* _Supplied records_:
╭──
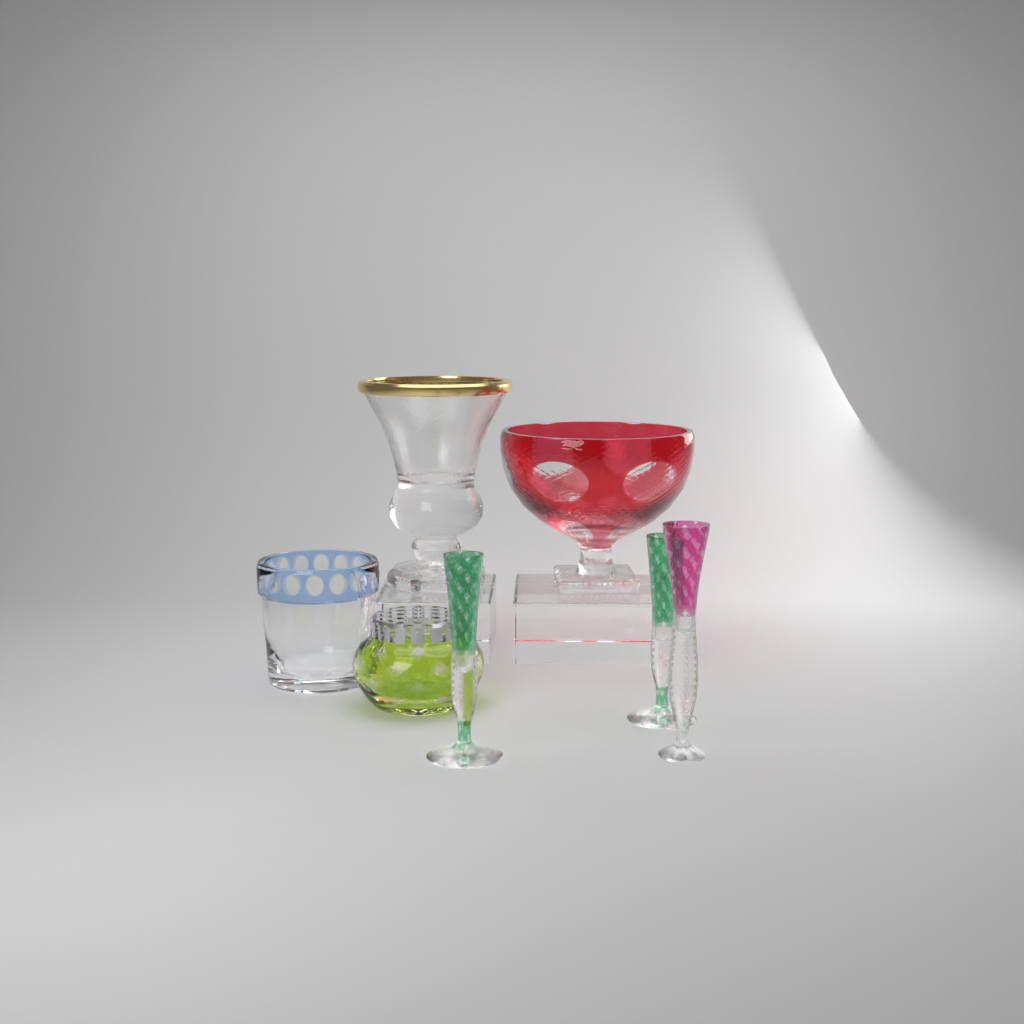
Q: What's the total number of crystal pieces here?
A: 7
╰──
╭──
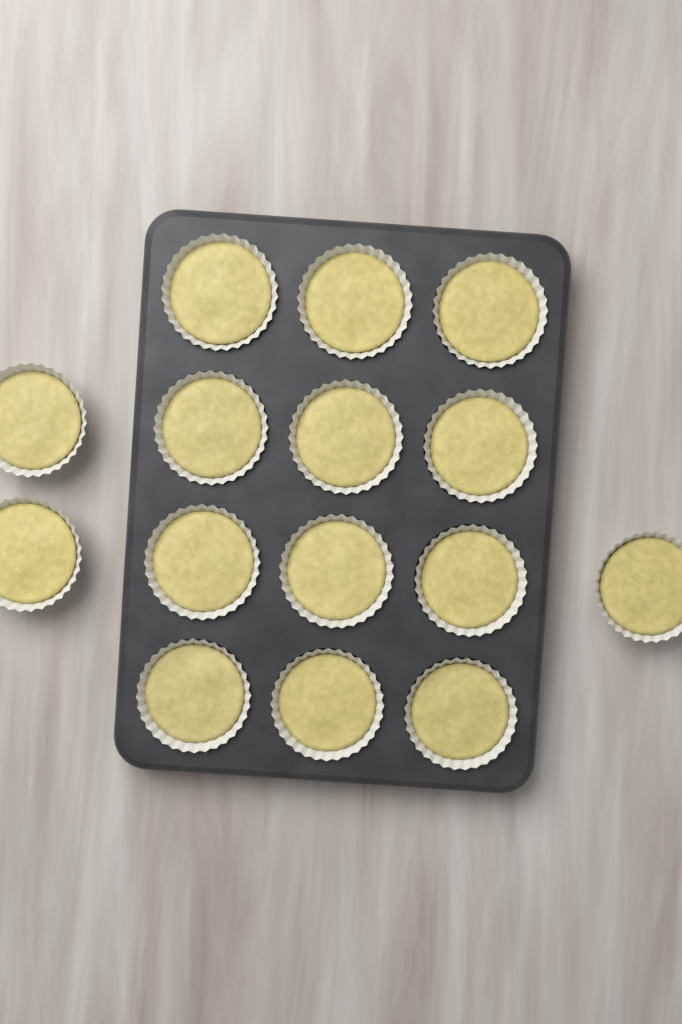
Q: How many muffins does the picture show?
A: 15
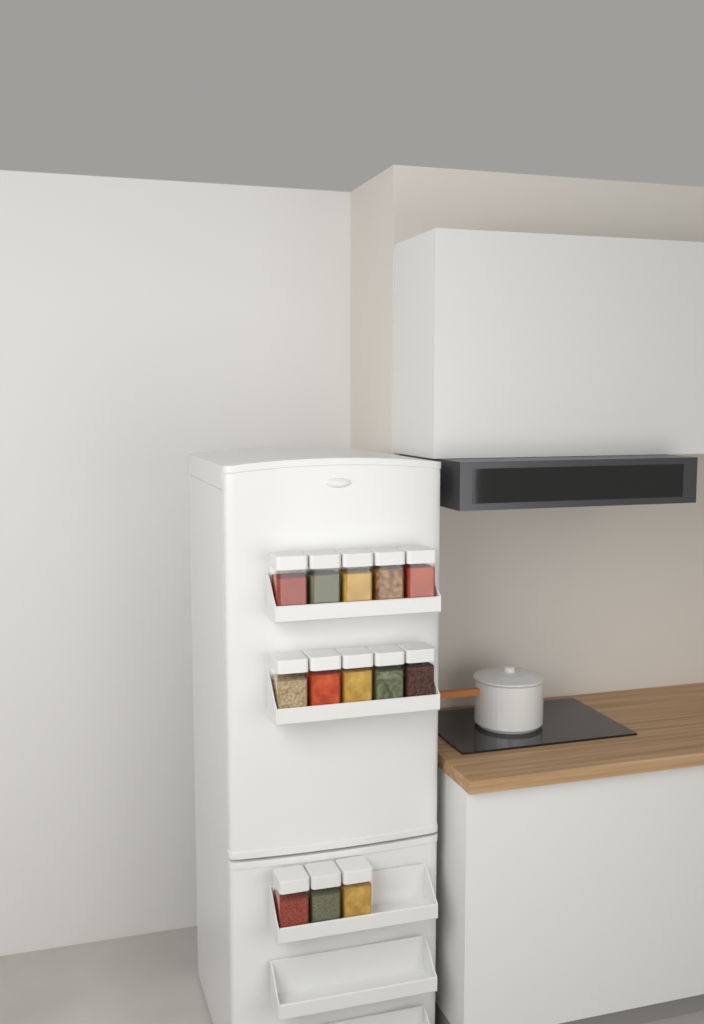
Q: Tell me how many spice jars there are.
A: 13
╰──
╭──
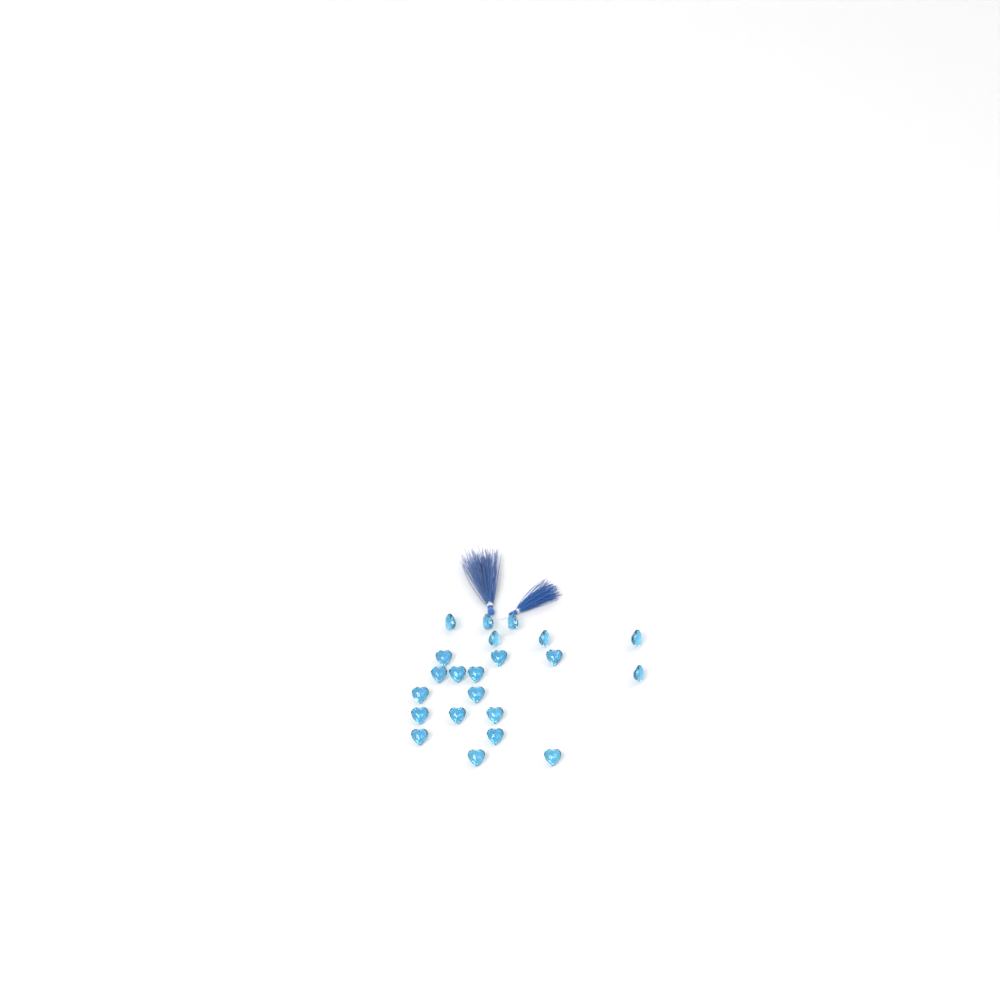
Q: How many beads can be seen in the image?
╰──
* _Set problem_: Report each line in the records above that contains the word "many", reproducing every such line in full.

* _Right answer_:
Q: How many muffins does the picture show?
Q: Tell me how many spice jars there are.
Q: How many beads can be seen in the image?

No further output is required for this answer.